If you relate to most of the statements below, then you may be a sensitive striver:
- You experience emotions to an unusual level of depth and complexity. You may cry easily from both sadness and happiness.
- You’ve been called “intense” or “too much” because of your relentless pursuit of achievement or desire to be the best.
- You’ve always had a keen ability to sense others’ feelings, needs, or insecurities, which may result in people-pleasing versus considering your own needs.
- You struggle to “turn off” from work mode and it can feel like there are 100 tabs open in your brain at all times.
- You’re a stickler for details and highly organized, but you can get too caught up in being meticulous. You may never feel like work is complete.
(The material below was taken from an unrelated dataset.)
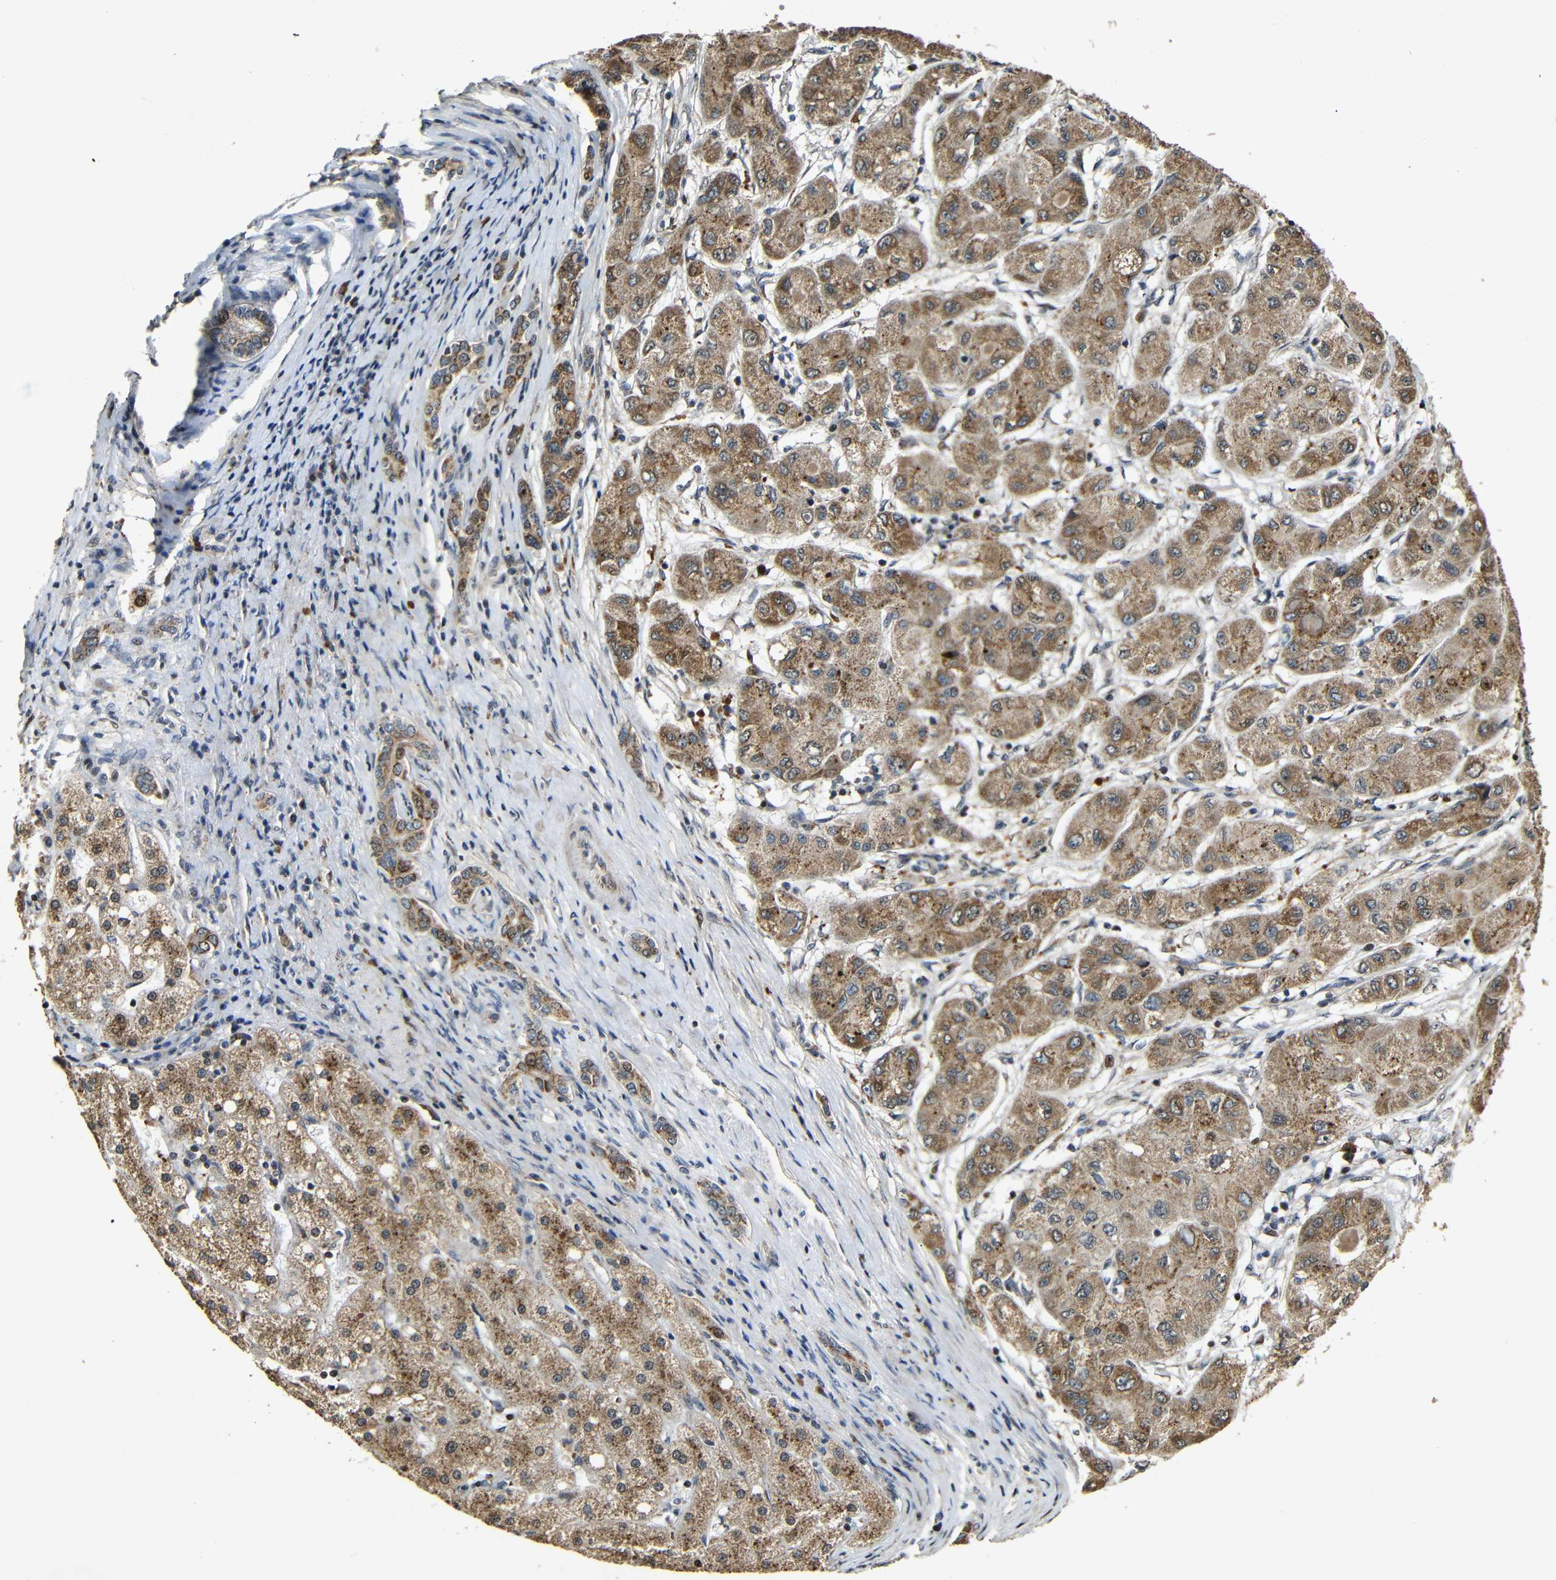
{"staining": {"intensity": "moderate", "quantity": ">75%", "location": "cytoplasmic/membranous"}, "tissue": "liver cancer", "cell_type": "Tumor cells", "image_type": "cancer", "snomed": [{"axis": "morphology", "description": "Carcinoma, Hepatocellular, NOS"}, {"axis": "topography", "description": "Liver"}], "caption": "Liver cancer (hepatocellular carcinoma) stained with DAB (3,3'-diaminobenzidine) immunohistochemistry (IHC) shows medium levels of moderate cytoplasmic/membranous expression in about >75% of tumor cells.", "gene": "KAZALD1", "patient": {"sex": "male", "age": 80}}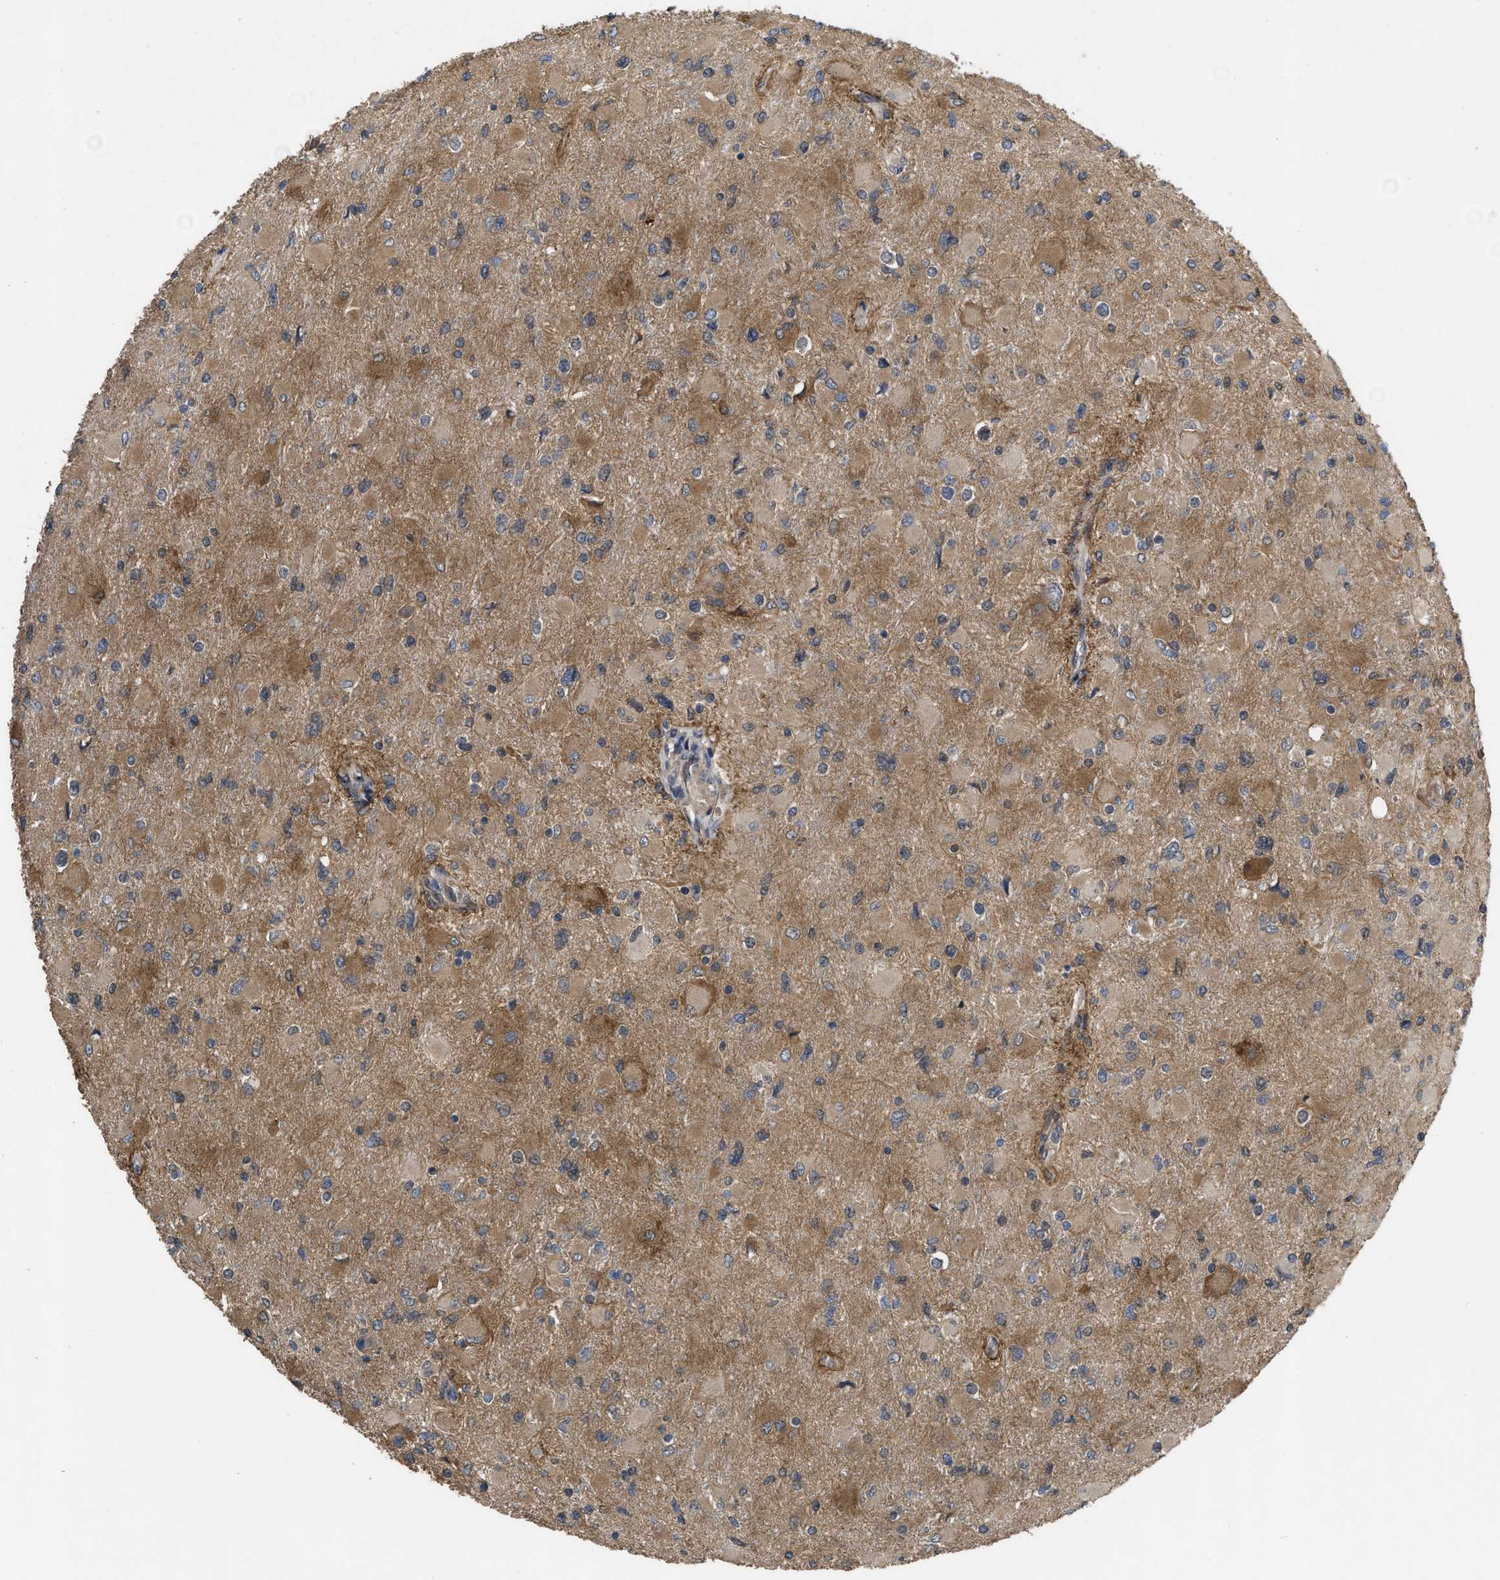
{"staining": {"intensity": "moderate", "quantity": ">75%", "location": "cytoplasmic/membranous"}, "tissue": "glioma", "cell_type": "Tumor cells", "image_type": "cancer", "snomed": [{"axis": "morphology", "description": "Glioma, malignant, High grade"}, {"axis": "topography", "description": "Cerebral cortex"}], "caption": "Immunohistochemistry photomicrograph of neoplastic tissue: glioma stained using IHC exhibits medium levels of moderate protein expression localized specifically in the cytoplasmic/membranous of tumor cells, appearing as a cytoplasmic/membranous brown color.", "gene": "UTRN", "patient": {"sex": "female", "age": 36}}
- You know intellectually that most feedback is no big deal, but one negative comment can leave you feeling terrible for days as you analyze and try to interpret the information.
- You’re deliberate and need time to think before you act. This means you excel at strategy and planning — if you can move past overthinking.
- You try to prepare for every eventuality, but if you’re caught off-guard in a meeting or conversation, you may get easily overstimulated and question how to respond.
- You’re able to sense conflict often before others are even aware of it, making you a master at empathetic communication. However, your constant vigilance can be draining.
How Being a Sensitive Striver Can Be a Strength
Thinking and feeling deeply isn’t a defect. When channeled productively, it can be your career superpower. The research proves it: Managers consistently rate people with higher sensitivity as their top contributors. That’s because sensitive strivers are thoughtful, conscientious, empathetic, and dedicated—which make them ideal employees and leaders.
Kelly reflected and realized her actions were preventing her from pursuing opportunities that better fit her true nature and financial goals. She put into practice quieting her inner dialogue, regulating her emotions, and learning how to speak up and push back. Within a few months of returning to work, she received a promotion and was honored as a top manager at the company.
As Kelly’s story shows, once you better understand how your built-in sensitivities shape the way you see yourself and approach your career, you can channel your qualities as strengths and not self-sabotage.